British Columbia's Transportation Minister is rejecting a request by Uber that the government revise regulations on licensing such operations, saying the current system is ready to process "ride-sharing" services that want to operate in the province.
Uber Canada argues that the current licensing system, which is overseen by B.C.'s Passenger Transportation Board, can't accommodate ride-sharing services and called on the province to update the law.
But Transportation Minister Todd Stone, who earlier this week said he wanted to see services such as Uber "grow and flourish" alongside traditional taxis, ruled out legislative changes. He said if Uber wants, it can apply now.
"The regulatory framework is there," Mr. Stone said Thursday. "Uber and companies like it need to continue to sit down and talk through their wishes and desires."

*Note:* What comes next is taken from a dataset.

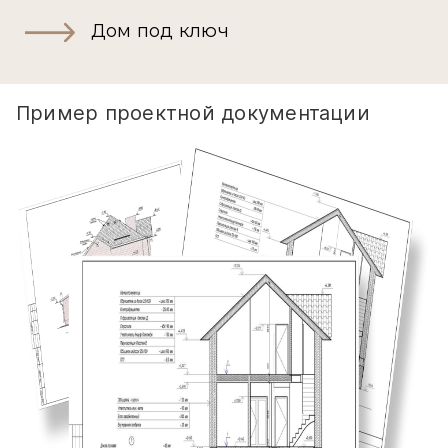
Дом под ключ
Пример проектной документации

The Transportation Ministry said such applications go first to a ministry registrar and then to the Passenger Transportation Board, a five-member independent tribunal that makes decisions on applications for licensing passenger-directed vehicles such as taxis, limousines and shuttle vans.
If licences are approved, they are issued by the Passenger Transportation Branch.
The provincial government has previously taken a strict line against Uber, but that message changed this week when Mr. Stone said Uber and other ride-sharing services will inevitably come to British Columbia.
Asked about how his thinking on the file has evolved, Mr. Stone repeated Thursday that the government has been listening to residents of the province on this file.
"We're hearing pretty consistently from a lot of British Columbians who see the benefits of the types of services that ride-sharing services like Uber provide and really want to see these services offered in British Columbia," he said.
Such companies are welcome to operate if they follow the rules, he added.
The company has already launched its UberX service – which allows passengers to connect with drivers using a smartphone app outside the traditional taxi system – in other Canadian cities, often without permission from regulators. Critics say the service allows drivers to operate without the oversight, training and insurance required by cab drivers.
The opposition NDP accused the minister of inconsistent positions, suggesting in a statement issued Thursday that the government has come "full circle" on Uber.
NDP Leader John Horgan said his party supports evolving transportation models, as long as the rules are fair and equally applied, and consumer safety is ensured.
Ride-sharing services have picked up some cautious support from other quarters. Vancouver Mayor Gregor Robertson, in a letter to Mr. Stone released this week, wrote that the B.C. government must update its system for regulating taxi service as a prelude to allowing ride-sharing services such as Uber into the province.
Vancouver councillors placed a moratorium in the fall of 2014 on any licensing that would allow Uber to operate in the city, and they have yet to lift those restrictions. Unlike in other Canadian cities, where Uber has launched in defiance of local officials' warnings, the company has yet to operate in Vancouver – aside from a brief period in 2012, during which it ran its black-car service until it faced resistance from regulators.
On Thursday, an Uber Canada spokeswoman said in an e-mail exchange that "there is currently no process to apply for ride-sharing in B.C.," and that the company hopes for legislation this spring. But it did not address the disagreement with the B.C. government.
Susie Heath pointed to Edmonton, where debate is under way to set up a fee structure for ride-sharing companies such as Uber.
"We are cautiously optimistic that Edmonton could become the first Canadian city to approve a workable regulatory framework for ride-sharing," she said.
In November, luxury sedan company Ripe Rides, which operates with a smartphone app linking customers to its sedans, won the right to operate in Vancouver with 20 licences.